Metadata-Version: 2.1
Name: transonic
Version: 0.1.12
Summary: Make your Python code fly at transonic speeds!
Home-page: UNKNOWN
License: CeCILL-B License
Description: Transonic: Make your code fly at transonic speeds!
        ==================================================
        
        |release| |docs| |coverage| |travis|
        
        .. |release| image:: https://img.shields.io/pypi/v/transonic.svg
           :target: https://pypi.python.org/pypi/transonic/
           :alt: Latest version
        
        .. |docs| image:: https://readthedocs.org/projects/transonic/badge/?version=latest
           :target: http://transonic.readthedocs.org
           :alt: Documentation status
        
        .. |coverage| image:: https://codecov.io/bb/fluiddyn/transonic/branch/default/graph/badge.svg
           :target: https://codecov.io/bb/fluiddyn/transonic/branch/default/
           :alt: Code coverage
        
        .. |travis| image:: https://travis-ci.org/fluiddyn/transonic.svg?branch=master
           :target: https://travis-ci.org/fluiddyn/transonic
           :alt: Travis CI status
        
        Transonic is a fork of `FluidPythran
        <https://bitbucket.org/fluiddyn/fluidpythran>`_ by its authors. It's going to
        replace FluidPythran.
        
        **Documentation**: https://transonic.readthedocs.io
        
        Transonic is a pure Python package (requiring Python >= 3.6) to easily
        accelerate modern Python-Numpy code with different accelerators (like Cython,
        `Pythran <https://github.com/serge-sans-paille/pythran>`_, Numba, Cupy,
        PyTorch, Uarray, etc...) opportunistically (i.e. if/when they are available).
        
        **The accelerators are not hard dependencies of Transonic:** Python codes using
        Transonic run fine without any accelerators installed (of course without
        speedup)!
        
        .. warning ::
        
          Transonic is still in a very early stage. Remarks and suggestions are very
          welcome.
        
          In particular, Transonic is now only able to use the Pythran compiler! So you
          are not going to be able to use for example Numba with this version of
          Transonic.

────────

**WORK INSTRUCTIONS**
According to the Transonic package description, which compiler is Transonic currently able to use? Nothing in the records is needed here.

**RECORD EXCERPTS**

────────

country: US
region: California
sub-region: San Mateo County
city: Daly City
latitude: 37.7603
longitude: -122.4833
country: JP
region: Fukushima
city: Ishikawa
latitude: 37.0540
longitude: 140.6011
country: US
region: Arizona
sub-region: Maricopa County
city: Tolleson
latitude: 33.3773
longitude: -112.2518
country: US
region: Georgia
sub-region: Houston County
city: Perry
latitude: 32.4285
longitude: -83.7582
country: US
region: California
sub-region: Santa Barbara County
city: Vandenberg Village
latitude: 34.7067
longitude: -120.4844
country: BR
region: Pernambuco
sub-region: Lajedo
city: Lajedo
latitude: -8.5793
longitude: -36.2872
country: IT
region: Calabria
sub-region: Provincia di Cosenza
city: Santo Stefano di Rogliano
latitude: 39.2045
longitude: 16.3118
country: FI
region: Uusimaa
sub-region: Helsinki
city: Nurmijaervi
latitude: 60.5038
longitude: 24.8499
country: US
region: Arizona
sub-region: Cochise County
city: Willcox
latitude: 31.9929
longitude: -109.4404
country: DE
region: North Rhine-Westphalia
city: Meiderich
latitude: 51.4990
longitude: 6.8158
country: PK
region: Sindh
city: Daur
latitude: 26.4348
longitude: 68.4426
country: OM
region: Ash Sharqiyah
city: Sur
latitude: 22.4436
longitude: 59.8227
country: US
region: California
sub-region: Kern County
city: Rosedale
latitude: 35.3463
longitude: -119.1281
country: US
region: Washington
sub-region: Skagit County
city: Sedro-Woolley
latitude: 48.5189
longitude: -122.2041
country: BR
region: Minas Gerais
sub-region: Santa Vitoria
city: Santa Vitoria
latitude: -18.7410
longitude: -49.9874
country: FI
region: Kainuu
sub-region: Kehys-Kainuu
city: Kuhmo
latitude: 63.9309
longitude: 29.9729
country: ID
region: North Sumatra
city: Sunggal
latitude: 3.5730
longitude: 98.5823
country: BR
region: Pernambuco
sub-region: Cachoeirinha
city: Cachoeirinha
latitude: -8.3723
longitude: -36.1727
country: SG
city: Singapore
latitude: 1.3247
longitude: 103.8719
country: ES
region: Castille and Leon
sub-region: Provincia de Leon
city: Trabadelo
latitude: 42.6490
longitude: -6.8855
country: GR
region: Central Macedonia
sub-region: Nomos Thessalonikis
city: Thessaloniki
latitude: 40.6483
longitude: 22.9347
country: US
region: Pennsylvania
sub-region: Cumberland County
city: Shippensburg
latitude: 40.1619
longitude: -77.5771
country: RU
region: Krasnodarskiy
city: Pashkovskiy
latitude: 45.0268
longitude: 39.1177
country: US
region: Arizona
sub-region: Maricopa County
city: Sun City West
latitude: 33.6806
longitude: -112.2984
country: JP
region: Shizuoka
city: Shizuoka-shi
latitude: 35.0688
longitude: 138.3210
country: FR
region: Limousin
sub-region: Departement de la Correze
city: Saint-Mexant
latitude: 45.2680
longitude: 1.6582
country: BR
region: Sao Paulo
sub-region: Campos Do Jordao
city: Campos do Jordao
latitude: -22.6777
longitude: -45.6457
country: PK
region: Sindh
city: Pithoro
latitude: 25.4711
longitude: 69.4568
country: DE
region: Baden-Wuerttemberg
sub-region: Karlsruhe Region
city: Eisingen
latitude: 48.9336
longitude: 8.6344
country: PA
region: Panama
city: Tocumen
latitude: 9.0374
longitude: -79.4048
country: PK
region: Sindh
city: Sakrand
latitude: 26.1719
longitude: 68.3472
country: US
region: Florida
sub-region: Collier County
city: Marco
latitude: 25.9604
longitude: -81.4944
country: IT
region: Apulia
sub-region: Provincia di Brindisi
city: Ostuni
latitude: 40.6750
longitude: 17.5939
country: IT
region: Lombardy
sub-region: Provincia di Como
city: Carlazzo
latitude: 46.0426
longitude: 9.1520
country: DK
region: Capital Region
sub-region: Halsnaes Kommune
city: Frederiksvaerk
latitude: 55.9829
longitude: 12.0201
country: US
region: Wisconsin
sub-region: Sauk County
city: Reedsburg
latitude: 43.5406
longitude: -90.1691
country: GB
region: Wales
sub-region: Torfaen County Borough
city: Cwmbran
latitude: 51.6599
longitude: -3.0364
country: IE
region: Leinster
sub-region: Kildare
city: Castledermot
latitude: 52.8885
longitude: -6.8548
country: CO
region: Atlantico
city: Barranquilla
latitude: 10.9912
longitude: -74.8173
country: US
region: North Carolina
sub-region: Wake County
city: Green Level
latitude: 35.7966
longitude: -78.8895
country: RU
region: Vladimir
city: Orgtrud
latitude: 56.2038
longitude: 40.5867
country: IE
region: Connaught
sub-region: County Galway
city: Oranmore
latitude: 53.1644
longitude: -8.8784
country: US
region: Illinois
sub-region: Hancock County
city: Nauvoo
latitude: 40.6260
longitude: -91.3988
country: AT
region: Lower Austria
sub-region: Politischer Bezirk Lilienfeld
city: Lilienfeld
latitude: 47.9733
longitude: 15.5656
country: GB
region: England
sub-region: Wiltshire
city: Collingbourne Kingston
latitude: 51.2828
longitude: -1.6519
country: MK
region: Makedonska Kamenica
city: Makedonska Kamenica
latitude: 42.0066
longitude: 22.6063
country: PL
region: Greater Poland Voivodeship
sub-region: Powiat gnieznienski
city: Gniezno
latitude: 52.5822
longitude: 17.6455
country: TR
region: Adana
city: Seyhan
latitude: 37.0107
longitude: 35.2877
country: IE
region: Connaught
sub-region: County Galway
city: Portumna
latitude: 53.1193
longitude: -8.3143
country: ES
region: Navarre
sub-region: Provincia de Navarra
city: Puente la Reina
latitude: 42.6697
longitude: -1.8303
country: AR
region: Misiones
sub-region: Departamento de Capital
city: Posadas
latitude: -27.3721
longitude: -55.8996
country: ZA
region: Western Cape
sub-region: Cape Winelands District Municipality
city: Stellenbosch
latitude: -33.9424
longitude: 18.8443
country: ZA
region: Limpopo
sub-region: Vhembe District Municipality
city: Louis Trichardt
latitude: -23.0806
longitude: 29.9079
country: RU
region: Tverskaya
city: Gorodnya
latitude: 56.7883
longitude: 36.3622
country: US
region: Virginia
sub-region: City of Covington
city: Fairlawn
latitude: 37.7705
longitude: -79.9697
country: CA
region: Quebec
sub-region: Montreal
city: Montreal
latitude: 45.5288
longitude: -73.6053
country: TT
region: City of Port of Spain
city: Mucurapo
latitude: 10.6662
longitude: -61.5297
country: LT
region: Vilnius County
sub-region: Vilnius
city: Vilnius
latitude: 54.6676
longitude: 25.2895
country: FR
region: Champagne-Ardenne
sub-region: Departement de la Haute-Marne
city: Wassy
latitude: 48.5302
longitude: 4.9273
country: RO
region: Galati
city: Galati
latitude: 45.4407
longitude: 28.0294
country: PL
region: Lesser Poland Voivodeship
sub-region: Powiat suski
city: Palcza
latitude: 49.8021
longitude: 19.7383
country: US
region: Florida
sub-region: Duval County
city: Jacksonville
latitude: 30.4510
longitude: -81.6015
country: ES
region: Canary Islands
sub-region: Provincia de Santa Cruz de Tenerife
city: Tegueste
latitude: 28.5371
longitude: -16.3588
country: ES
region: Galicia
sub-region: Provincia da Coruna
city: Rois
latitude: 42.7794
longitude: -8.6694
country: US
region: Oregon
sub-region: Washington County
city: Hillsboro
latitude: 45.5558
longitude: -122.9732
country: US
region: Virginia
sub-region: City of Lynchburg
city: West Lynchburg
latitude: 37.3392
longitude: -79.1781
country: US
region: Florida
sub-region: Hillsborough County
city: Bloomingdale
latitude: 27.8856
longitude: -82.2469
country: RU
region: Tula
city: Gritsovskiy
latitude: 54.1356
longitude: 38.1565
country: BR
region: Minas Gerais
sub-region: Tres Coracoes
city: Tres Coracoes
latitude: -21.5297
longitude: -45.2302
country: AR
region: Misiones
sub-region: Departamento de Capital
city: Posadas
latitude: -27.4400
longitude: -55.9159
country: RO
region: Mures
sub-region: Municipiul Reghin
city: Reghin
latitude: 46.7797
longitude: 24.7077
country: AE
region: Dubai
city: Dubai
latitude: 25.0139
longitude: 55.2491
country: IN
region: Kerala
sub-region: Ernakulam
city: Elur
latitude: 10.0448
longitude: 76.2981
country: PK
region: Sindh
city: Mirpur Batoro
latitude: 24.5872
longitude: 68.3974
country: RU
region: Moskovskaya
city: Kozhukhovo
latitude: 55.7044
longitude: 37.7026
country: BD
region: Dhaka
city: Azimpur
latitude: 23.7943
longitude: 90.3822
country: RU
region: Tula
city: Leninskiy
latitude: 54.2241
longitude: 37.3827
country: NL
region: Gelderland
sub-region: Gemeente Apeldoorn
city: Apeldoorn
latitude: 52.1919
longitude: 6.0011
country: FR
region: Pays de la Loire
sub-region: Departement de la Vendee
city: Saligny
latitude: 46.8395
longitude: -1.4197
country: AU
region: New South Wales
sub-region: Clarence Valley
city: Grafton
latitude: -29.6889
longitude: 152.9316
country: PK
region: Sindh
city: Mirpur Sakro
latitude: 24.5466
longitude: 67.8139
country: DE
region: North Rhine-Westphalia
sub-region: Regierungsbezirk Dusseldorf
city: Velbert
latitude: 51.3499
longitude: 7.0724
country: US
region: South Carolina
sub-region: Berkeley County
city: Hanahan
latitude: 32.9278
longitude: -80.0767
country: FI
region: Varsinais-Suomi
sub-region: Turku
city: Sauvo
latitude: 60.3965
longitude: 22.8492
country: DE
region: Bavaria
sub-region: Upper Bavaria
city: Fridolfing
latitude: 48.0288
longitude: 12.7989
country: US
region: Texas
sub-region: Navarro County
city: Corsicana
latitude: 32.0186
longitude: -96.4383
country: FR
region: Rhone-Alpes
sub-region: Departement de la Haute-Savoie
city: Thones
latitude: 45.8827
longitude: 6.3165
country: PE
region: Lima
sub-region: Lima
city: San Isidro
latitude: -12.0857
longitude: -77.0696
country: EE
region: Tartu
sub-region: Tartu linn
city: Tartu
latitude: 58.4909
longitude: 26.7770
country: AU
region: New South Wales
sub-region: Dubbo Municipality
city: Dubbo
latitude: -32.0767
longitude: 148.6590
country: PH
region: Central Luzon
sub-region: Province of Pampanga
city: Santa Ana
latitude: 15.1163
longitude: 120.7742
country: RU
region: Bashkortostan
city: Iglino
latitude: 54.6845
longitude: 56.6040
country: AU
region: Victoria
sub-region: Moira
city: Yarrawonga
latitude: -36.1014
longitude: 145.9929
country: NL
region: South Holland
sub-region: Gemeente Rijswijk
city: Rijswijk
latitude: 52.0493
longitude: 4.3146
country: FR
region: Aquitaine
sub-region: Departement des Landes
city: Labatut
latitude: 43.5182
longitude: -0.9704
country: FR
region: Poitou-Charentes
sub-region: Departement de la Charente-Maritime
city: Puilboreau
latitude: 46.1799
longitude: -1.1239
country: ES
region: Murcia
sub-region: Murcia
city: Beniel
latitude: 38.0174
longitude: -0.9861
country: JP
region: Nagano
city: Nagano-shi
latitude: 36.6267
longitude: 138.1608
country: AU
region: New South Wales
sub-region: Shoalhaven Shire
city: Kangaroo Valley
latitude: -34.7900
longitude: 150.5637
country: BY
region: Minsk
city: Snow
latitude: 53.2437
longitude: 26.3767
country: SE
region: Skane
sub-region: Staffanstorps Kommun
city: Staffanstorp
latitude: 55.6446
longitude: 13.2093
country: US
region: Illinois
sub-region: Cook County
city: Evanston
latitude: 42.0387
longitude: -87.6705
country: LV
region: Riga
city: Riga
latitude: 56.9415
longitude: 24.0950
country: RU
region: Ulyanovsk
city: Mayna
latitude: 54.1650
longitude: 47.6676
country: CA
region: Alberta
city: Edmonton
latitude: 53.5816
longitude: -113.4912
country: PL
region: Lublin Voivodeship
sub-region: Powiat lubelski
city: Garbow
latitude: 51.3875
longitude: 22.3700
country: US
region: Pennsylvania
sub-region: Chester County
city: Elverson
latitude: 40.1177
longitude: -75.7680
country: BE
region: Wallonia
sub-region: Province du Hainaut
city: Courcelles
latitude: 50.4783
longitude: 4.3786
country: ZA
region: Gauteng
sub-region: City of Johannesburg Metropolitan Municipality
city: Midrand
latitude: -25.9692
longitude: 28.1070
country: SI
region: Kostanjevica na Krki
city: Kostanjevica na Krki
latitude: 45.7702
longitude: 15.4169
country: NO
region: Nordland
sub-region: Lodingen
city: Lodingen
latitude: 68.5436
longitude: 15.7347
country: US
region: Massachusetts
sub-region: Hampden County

────────

**SOLUTION FOR THIS EXERCISE**
Only the Pythran compiler.